### [Collected data]
════════════════

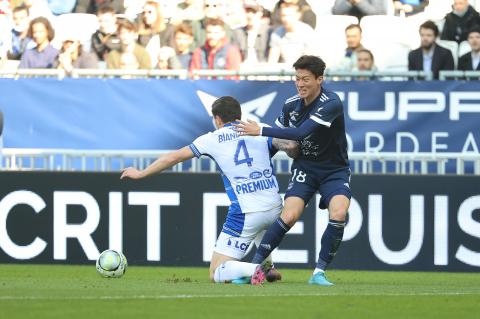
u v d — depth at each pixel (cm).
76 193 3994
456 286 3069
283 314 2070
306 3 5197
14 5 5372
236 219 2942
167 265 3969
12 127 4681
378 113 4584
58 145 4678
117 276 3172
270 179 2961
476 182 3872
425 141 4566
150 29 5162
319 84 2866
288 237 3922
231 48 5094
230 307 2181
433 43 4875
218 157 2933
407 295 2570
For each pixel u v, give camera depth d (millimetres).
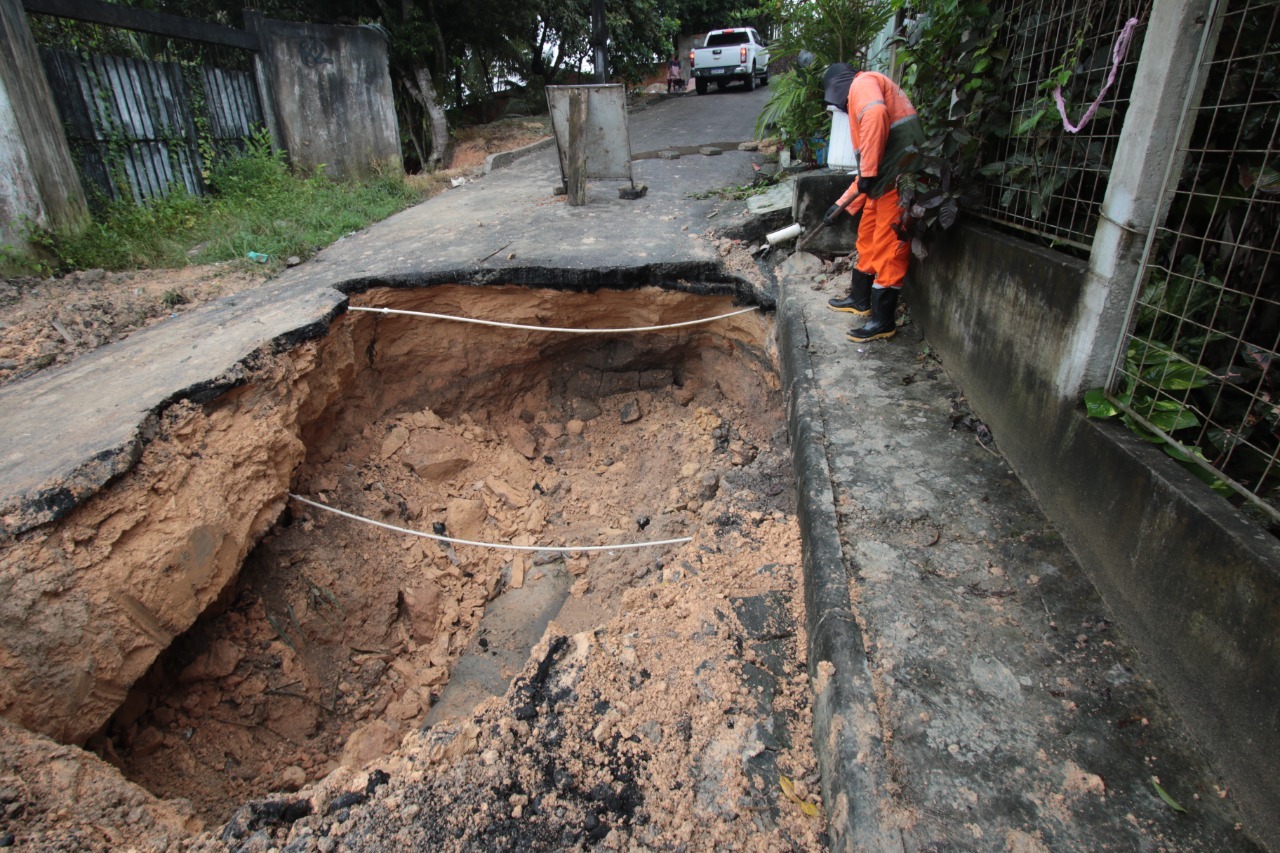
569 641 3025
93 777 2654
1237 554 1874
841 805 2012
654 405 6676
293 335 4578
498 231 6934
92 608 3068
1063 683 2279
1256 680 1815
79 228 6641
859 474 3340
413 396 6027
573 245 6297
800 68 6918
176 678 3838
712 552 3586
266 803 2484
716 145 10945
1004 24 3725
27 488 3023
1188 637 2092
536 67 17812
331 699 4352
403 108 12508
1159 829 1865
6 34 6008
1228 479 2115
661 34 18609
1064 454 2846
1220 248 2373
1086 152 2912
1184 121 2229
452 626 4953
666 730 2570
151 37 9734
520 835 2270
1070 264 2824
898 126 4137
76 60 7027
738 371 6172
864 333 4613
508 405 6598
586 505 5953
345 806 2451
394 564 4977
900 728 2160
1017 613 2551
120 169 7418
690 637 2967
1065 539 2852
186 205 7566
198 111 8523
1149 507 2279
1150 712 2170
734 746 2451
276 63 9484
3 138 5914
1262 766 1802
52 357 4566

════════════════

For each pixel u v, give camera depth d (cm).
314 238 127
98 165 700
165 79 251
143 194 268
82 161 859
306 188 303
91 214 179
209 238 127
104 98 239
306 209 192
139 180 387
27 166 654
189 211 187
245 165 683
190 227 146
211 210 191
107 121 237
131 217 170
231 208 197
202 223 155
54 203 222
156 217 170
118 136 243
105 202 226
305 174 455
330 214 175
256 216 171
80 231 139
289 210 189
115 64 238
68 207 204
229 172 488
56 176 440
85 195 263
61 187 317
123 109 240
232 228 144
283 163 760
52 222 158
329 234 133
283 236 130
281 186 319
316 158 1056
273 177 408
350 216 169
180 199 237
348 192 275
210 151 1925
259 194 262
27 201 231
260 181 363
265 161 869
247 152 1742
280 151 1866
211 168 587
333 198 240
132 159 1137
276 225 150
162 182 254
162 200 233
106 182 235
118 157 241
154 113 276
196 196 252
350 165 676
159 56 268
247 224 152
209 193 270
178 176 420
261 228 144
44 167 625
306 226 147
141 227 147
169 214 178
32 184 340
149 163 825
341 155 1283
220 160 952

════════════════

After locating the line holding "456 286 3069" above, output exactly that line and every line after it through the line holding "218 157 2933". Include nothing else.

### [SOLUTION]
456 286 3069
283 314 2070
306 3 5197
14 5 5372
236 219 2942
167 265 3969
12 127 4681
378 113 4584
58 145 4678
117 276 3172
270 179 2961
476 182 3872
425 141 4566
150 29 5162
319 84 2866
288 237 3922
231 48 5094
230 307 2181
433 43 4875
218 157 2933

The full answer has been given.